***** Text for analysis

Förster resonance energy transfer (FRET) builds upon this foundation, enabling real-time monitoring of protein–protein interactions, conformational changes, and dynamic signaling in living cells. FRET biosensors have been widely adopted using fluorescence intensity or fluorescence lifetime (FLT) detection modalities. However, expanding FRET to track multiple interactions simultaneously presents significant challenges. Multiplexed FRET systems must navigate crowded emission spectra, complex spectral unmixing, and the need for carefully balanced controls to distinguish overlapping signals. While advanced multiplexing approaches — such as PIE-FLIM^1,2^, dual-color fluorescence cross-correlation spectroscopy^3^, donor photochromism^4^, and FRETfluor barcoding^5^ — have ingeniously addressed some of these barriers, they often require specialized optics, complex reagent preparations, or are restricted to in vitro^6–8^ or fixed samples^9^, limiting their general accessibility to the broader research community.
For the first time, we show the power and broad utility of multiplexing FRET using spectrally distinct donors — mNeonGreen (mNg) and mScarlet-I3 (mScI3) — with recently developed non-emissive dark acceptors — e.g., ShadowY^10^ (ShY) and ShadowR^11^ (ShR) — for biological application. This genetically encoded platform expands the accessibility of multiplexed biosensing of protein-protein interactions in living cells and is herein called Multiplexed Dark FRET (MDF). MDF enables orthogonal FRET readouts from donor fluorescence alone, significantly reducing spectral crosstalk and simplifying experimental design via straightforward implementation using standard FLT or intensity-based imaging systems. Despite the demonstrated advantages of dark acceptors, their use in simultaneous, genetically encoded live-cell biosensing has remained unexplored with only few studies leveraging them for single channel FRET or FLIM applications^12–14^. MDF fills this gap by expanding the accessibility of multiplexed FRET measurements for real-time analysis of protein–protein interactions in both 2D and 3D biological systems.
Our previous work has established a broad suite of FRET biosensors that monitor protein-protein interactions and conformation changes for high-throughput screening (HTS). These biosensors include several tumor necrosis factor superfamily receptors (TNFSFRs; e.g., TNFR1, TNFR2, and DR5^15–21^) and multiple amyloidogenic proteins (e.g., alpha-synuclein [aSyn], tau, TDP43, and Huntington protein)^22–26^.

**********

• What this exercise asks:
A. In the passage on multiplexed dark FRET, edit everything from "Our previous work" down to "and Huntington protein)^22–26^." by replacing "high-throughput screening" with "large-scale screening".
B. According to the passage on multiplexed dark FRET, which two spectrally distinct donors does the platform use?
C. Write the next part of the passage on multiplexed dark FRET, beginning after its final sentence.
The listing that follows comes from a separate source.

***** Recorded information

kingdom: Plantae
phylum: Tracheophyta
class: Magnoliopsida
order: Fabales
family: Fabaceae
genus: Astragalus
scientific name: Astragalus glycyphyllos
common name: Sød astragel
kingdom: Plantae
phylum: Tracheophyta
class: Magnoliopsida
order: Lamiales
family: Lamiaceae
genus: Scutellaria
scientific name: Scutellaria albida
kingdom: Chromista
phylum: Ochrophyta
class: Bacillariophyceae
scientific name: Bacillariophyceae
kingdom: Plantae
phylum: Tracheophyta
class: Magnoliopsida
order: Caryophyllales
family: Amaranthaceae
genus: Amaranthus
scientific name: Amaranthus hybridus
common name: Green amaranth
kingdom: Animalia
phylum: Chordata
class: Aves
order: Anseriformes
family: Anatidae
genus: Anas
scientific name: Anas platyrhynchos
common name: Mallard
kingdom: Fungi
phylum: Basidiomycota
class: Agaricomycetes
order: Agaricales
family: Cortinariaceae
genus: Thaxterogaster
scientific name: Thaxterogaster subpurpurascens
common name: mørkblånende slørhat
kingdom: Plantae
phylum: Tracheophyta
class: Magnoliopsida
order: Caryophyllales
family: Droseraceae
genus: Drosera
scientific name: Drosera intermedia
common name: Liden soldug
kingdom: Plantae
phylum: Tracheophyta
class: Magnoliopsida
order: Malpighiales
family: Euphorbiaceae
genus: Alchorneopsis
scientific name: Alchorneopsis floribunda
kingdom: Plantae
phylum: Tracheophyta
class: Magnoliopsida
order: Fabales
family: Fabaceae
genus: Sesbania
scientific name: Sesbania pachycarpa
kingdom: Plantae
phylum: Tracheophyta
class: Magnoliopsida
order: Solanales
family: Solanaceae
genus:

**********

• Outputs by task:
A.
Our previous work has established a broad suite of FRET biosensors that monitor protein-protein interactions and conformation changes for large-scale screening (HTS). These biosensors include several tumor necrosis factor superfamily receptors (TNFSFRs; e.g., TNFR1, TNFR2, and DR5^15–21^) and multiple amyloidogenic proteins (e.g., alpha-synuclein [aSyn], tau, TDP43, and Huntington protein)^22–26^.

B. mNeonGreen (mNg) and mScarlet-I3 (mScI3).

C.
We demonstrate the versatility of MDF through three biologically relevant applications. First, we apply MDF in neuron–microglia spheroids to enable spatially resolved, cell-type-specific biosensing within tissue-like environments—addressing a critical need for dynamic, multiplexed measurements in advanced 3D systems. Second, we show that MDF allows live-cell discrimination of TNFR1 and TNFR2 conformational responses to pharmacologic agents, providing a streamlined and scalable approach for assessing receptor-selective activity in anti-TNFR drug discovery. Third, we leverage MDF to simultaneously monitor alpha-synuclein oligomerization and intramolecular misfolding, delivering orthogonal insight into distinct steps of the amyloidogenic cascade relevant to synucleinopathies. Together, these applications position MDF as a powerful, accessible platform for multiplexed monitoring of protein interactions and signaling in both HTS and physiologically complex biological systems.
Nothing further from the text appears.